Ferris MC
Ferris MC war schon alles und jeder: Der Asi, der Freak und der XXL-Junkie. Das Reimemonster und Enfant Terrible der Hamburger HipHop-Szene mit Classics für die Ewigkeit. Als Teil der Avantgarde-Pöbel-Kombo Deichkind stand er zehn Jahren lang auf den größten Bühnen des Landes, wurde mit Preisen und Awards überhäuft. Er ist Electro-DJ, Schauspieler und Familienvater. Kurzum: In gut drei Jahrzehnten hat Ferris MC alles mitgenommen – die höchsten Höhen und die tiefsten Tiefen dieser missglückten Welt namens Leben. Mit seinem neuen und neunten Album „Alle hassen Ferris“ präsentiert Ferris MC alle Facetten seiner missglückten Welt.
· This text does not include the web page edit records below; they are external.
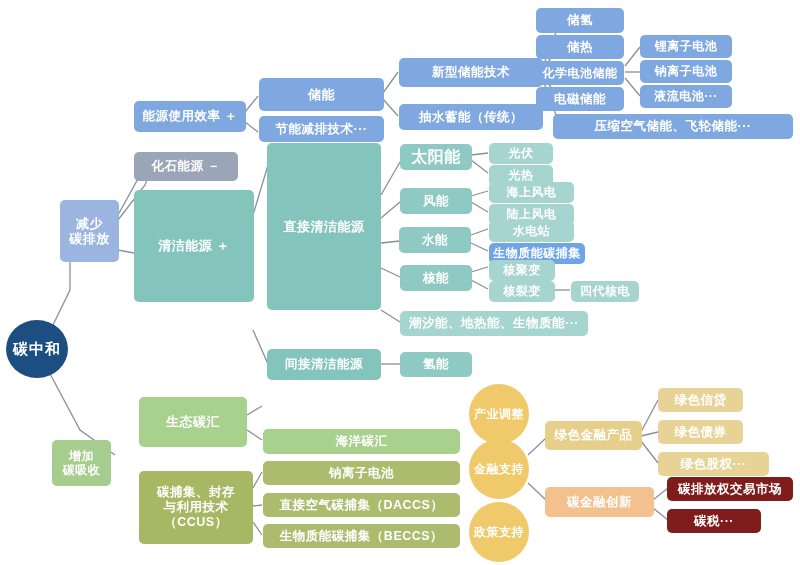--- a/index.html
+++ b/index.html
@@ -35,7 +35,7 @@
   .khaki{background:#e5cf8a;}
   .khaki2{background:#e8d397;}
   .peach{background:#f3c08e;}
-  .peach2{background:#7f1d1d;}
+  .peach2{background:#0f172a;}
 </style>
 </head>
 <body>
Denn gerade die letzten Jahre lief alles anders als geplant. „Als ich nach der Trennung von Deichkind wieder Kraft geschöpft habe und mich mit meinem Album ‚Missglückte Asimetrie‘ auf die Solokarriere konzentrieren wollte, kam plötzlich Corona“, erinnert sich Ferris. „Ich hatte noch ein paar DJ-Auftritte und den einen oder anderen Filmdreh. Aber dann wurden die Sets geschlossen, die Clubs haben dichtgemacht und meine Tour wurde zweimal verschoben.“ Zu der seelischen, kommt jetzt auch die finanzielle Belastung: Grundsicherung, Soforthilfen, Herumkrebsen am Rande des Existenzminimums. „Das war nicht meine erste Krise, aber ich bin lange nicht mehr durch so ein tiefes Tal gewandert wie zu diesem Zeitpunkt.“
Aber Ferris wäre nicht Ferris, wenn er sich von alldem eben genau nicht unterkriegen lassen würde. Zumal das Album auf Platz 22 der Offiziellen Charts einsteigt und von den Kritikern gefeiert wird. In SWISS findet Ferris zudem einen Freund und Unterstützer. „Mit einem Mal hatte ich das Gefühl, dass ich zumindest als Künstler auf einem guten Weg bin. Das hat mir einen echten Energieschub gegeben. Auf einmal hat alles Sinn gemacht. Ich wusste wieder, wer ich bin und wie es weitergehen soll.“
Die Konsequenz aus dieser Erkenntnis ist „Alle hassen Ferris“. Entstanden mit Olli Bockmist, Chris und π von Lord of the Lost sowie Ruben Roeh und der gesamten Missglückten Welt, ist es ein Album mit ganz eigenem Crossover-Sound zwischen College-Rock und Fun-Punk geworden. Selbstironisch und auch selbstreflektierend, sozialkritisch und doch ohne erhobenen Zeigefinger – denn der spielt lieber einmal die Klaviatur aller erdenklichen Emotionalitäten hoch und runter.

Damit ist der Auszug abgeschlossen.